If you’re going to measure something, it’s only worth doing if it is done well enough. Voice recognition, à la Siri, for instance, only begins enhancing productivity if accuracy levels are greater than 98 percent – otherwise the corrections eat up all the productivity gains, besides creating additional frustration. Wearable sensors must work for everyone, out of the box – on par with hospital performance levels – irrespective of size, gender or skin colour. Sensors and their associated algorithms should also enable measurement under true everyday living conditions. A vital sign monitor for an athlete is unlikely to be useful during exercise if it cannot handle motion or sweat.

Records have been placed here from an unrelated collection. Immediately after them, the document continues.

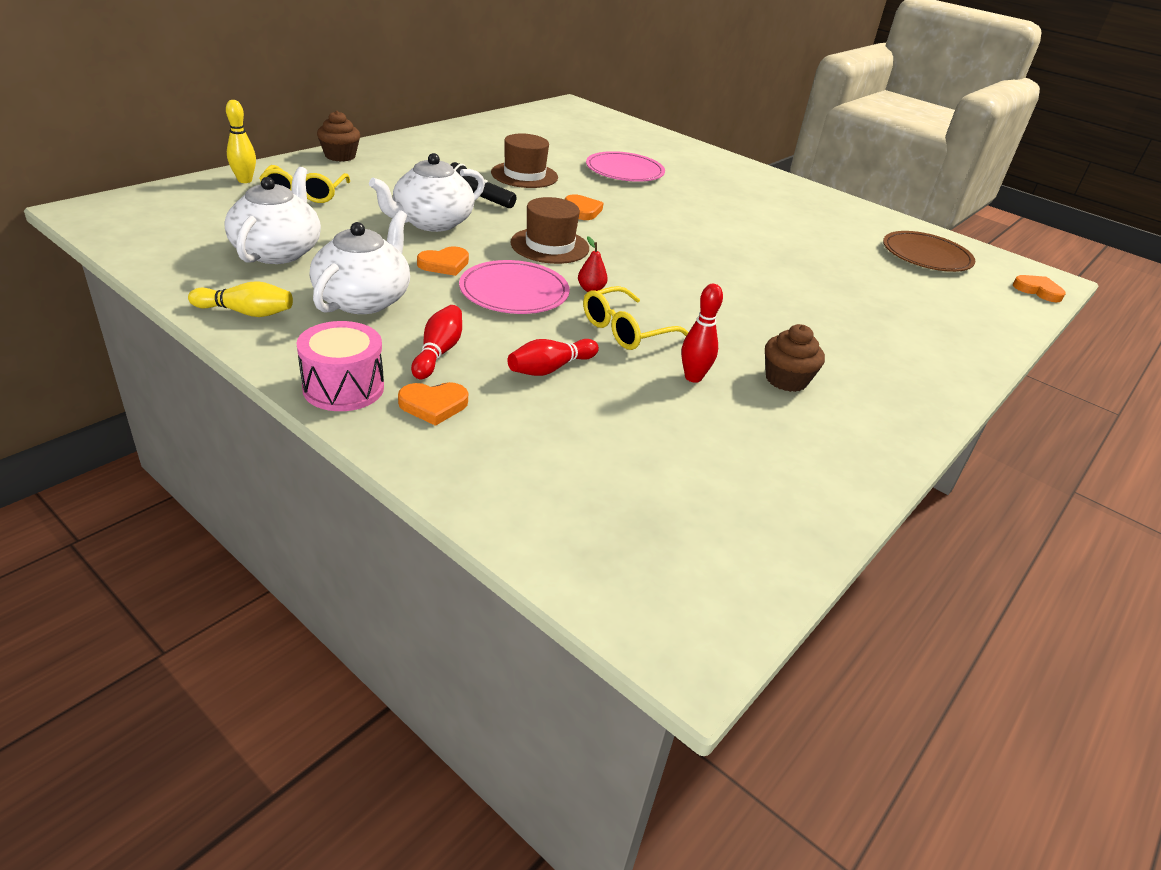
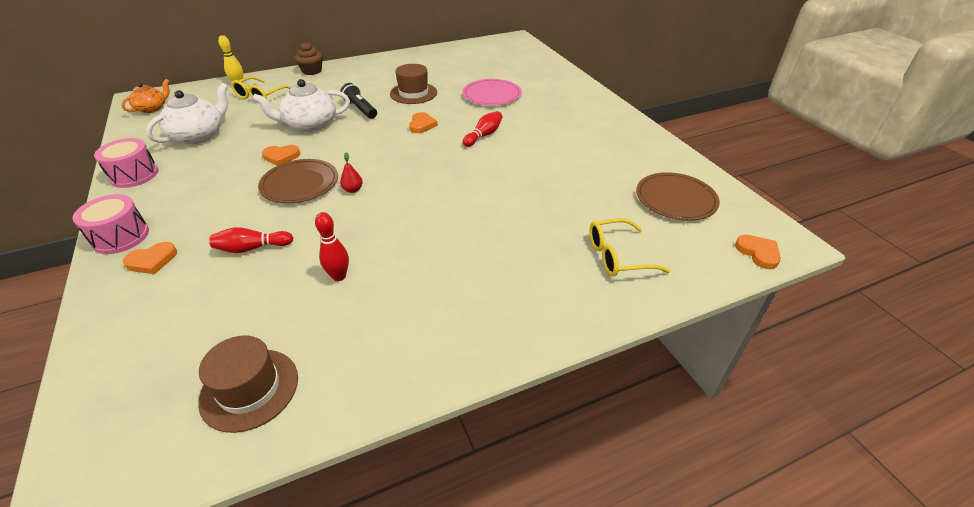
camera: 30 degrees right, 5 degrees up
(138, 223) = (152, 108): none -> orange teapot
(246, 312) = (134, 175): yellow bowling pin -> pink drum
(364, 299) = (205, 176): white teapot -> none
(433, 405) = (152, 260): orange heart -> orange heart turned 45 degrees counterclockwise
(438, 352) = (200, 222): red bowling pin -> red bowling pin (483, 135)
(514, 292) = (300, 184): pink plate -> brown plate
(549, 246) = (365, 151): brown hat -> brown hat (249, 389)
(626, 330) = (338, 227): yellow glasses -> yellow glasses (618, 256)
(786, 380) = (407, 294): brown cupcake -> none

This robustness should, of course, be supported by the necessary clinical studies.

Having the right information in the right way to support decisions is essential, but not sufficient. Any solution also needs to be so convenient that it can be adopted as a habit without effort or discomfort, for caregivers, their institutions, and – obviously – the wearer.

All-round convenience
To begin to unlock the promise of continuing care, data from wearables must be made available in a host of different formal care settings, securely, automatically and in a trusted fashion.

Dependable wearable sensors will be of growing importance in hospitals. Patients in intensive care are routinely monitored continuously. Once out of intensive care, such monitoring can be continued with wearable devices, combined with sophisticated codified expert knowledge. This will aid in returning patients home more quickly – still being monitored, of course. For this to occur, devices need to be constantly connected, they need to operate on the same platform as hospital systems, and they must capture all the critical data that could be recorded in a hospital.

One study of 18,000 patients in 2012 measured an increase in survival rate of 6.3 percent with automated vital sign monitoring, a decreased length of average hospital stay of 3 percent, and a saving of 1.7 nurse hours per day. In another study, predictive health monitoring with codified expert knowledge combined with vital sign monitoring was able to completely avoid avoidable deaths.

A wearable needs to be worn, and if measurement is to be continuous over time, it needs to be comfortable to wear for extended periods. This often conflicts with the need to have good skin contact, which is required if sensors are to generate clinical-grade data. For instance, many wristwatches need to be tightened more than is comfortable for many users to measure vital signs with an acceptable degree of reliability. In addition, during chronic use it is important for materials to be hypoallergenic and well tolerated. This issue has caused product recalls in the past.

A more comfortable, discrete and robustly measurable location has been identified in the upper arm. For aesthetic and practical reasons, it would be helpful if users didn’t end up needing to wear a whole multitude of wearables. In the more distant future, sensor devices may well be based on technology that can be ingested, or monitored at a distance, without needing to be worn.

Wearable sensing is set to have a major positive impact in those markets with a clear need and reimbursement mechanism, by working with, rather than around, professionals in the healthcare system. Also, for the technology to truly take off, each user and healthcare professional must experience significant and reliable benefits, with minimal and convenient changes to their habits.